In recent weeks, Mrs. Collins has often found herself at the center of the abortion storm. She called the Bangor Police Department over the weekend in reaction to a message being chalked onto the sidewalk in front of her home: “Susie, please…Mainers want WHPA —–> vote yes, clean up your mess.” 

Mrs. Collins also made waves by noting in reference to the Alito draft that if it “is the final decision and this reporting is accurate, it would be completely inconsistent with what Justice Gorsuch and Justice Kavanaugh said in their hearings and in our meetings in my office.”

In their open testimony both Justice Gorsuch and Justice Kavanaugh acknowledged that Roe was a precedent but also were careful not to disclose how they would vote in future cases. 

Justice Gorsuch said he would have walked out of his meeting with President Trump if forced into such an ultimatum, and Justice Kavanaigh maintained “judges do not make decisions to reach a preferred result.” After hearing these responses, Mrs. Collins voted to confirm both justices.    

One Democrat who is emphatically not joining the bipartisan consensus that Mrs. Collins is endeavoring to create is Senator Warren, who insisted, “We should not be compromising on women’s equal protection under law.” Mr. Schumer agrees, declaring, “we are not looking to compromise on something as vital as this.” 
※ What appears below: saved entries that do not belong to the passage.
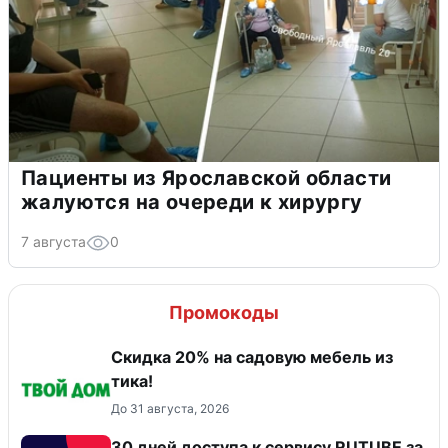
Пациенты из Ярославской области
жалуются на очереди к хирургу
7 августа
0
Промокоды
Скидка 20% на садовую мебель из
тика!
До 31 августа, 2026
30 дней доступа к сервису RUTUBE за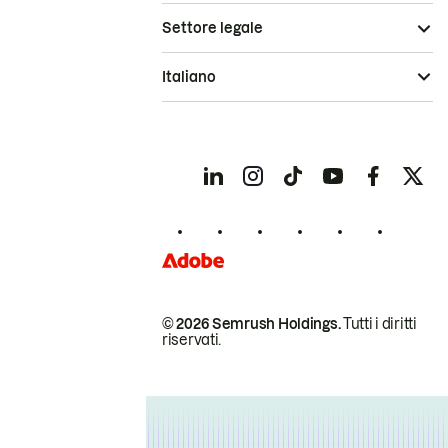
Settore legale
Italiano
© 2026 Semrush Holdings.
Tutti i diritti
riservati.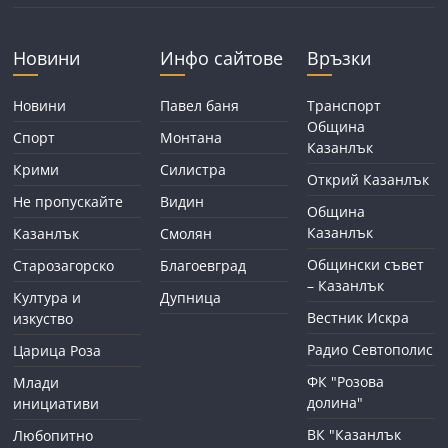
Новини
Инфо сайтове
Връзки
Новини
Павел баня
Транспорт
Община
Спорт
Монтана
Казанлък
Крими
Силистра
Открий Казанлък
Не пропускайте
Видин
Община
Казанлък
Казанлък
Смолян
Общински съвет
Старозагорско
Благоевград
– Казанлък
Култура и
Дупница
Вестник Искра
изкуство
Радио Севтополис
Царица Роза
ФК "Розова
Млади
долина"
инициативи
ВК "Казанлък
Любопитно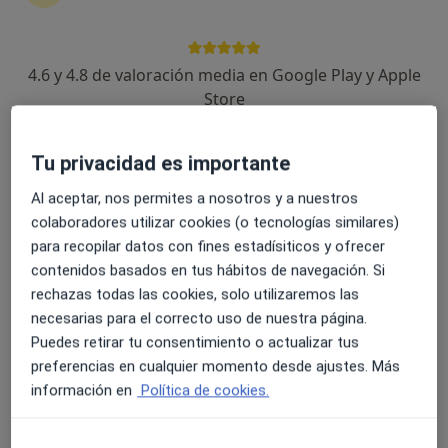
AV. SAN SEBASTIAN 9 3ºA, Linares
•
Mapa
Consultorio privado
Acepta Mapfre
4.6 y 4.8 de valoración media en Google Play y Apple
Visita Ginecología y Obstetricia
Store
Este especialista no ofrece reserva de cita online en esta dirección.
Tu privacidad es importante
Pedir una cita
Al aceptar, nos permites a nosotros y a nuestros
colaboradores utilizar cookies (o tecnologías similares)
para recopilar datos con fines estadísiticos y ofrecer
contenidos basados en tus hábitos de navegación. Si
rechazas todas las cookies, solo utilizaremos las
necesarias para el correcto uso de nuestra página.
Puedes retirar tu consentimiento o actualizar tus
preferencias en cualquier momento desde ajustes. Más
información en
Política de cookies.
Dr. Jose Maximiliano Martinez Martinez
Ginecólogo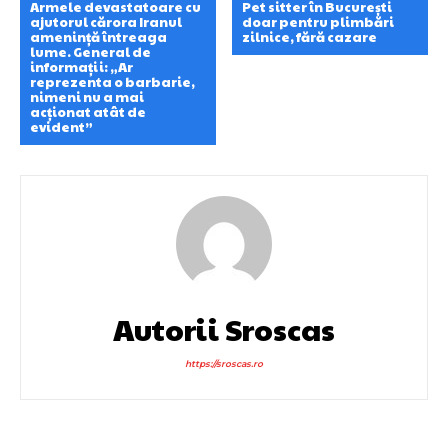
Armele devastatoare cu
Pet sitter în București
ajutorul cărora Iranul
doar pentru plimbări
amenință întreaga
zilnice, fără cazare
lume. General de
informații: „Ar
reprezenta o barbarie,
nimeni nu a mai
acționat atât de
evident”
Autorii Sroscas
https://sroscas.ro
That refusal to compromise might come into focus in a different light, however, in an America where Roe is no longer the law of the land. Unless the Congress comes up with a national grand compromise, after all, the matter could be left to individual states, some 13 of which have already passed legislation curbing abortion as soon as the Supreme Court overturns, if it does overturn, Roe v. Wade.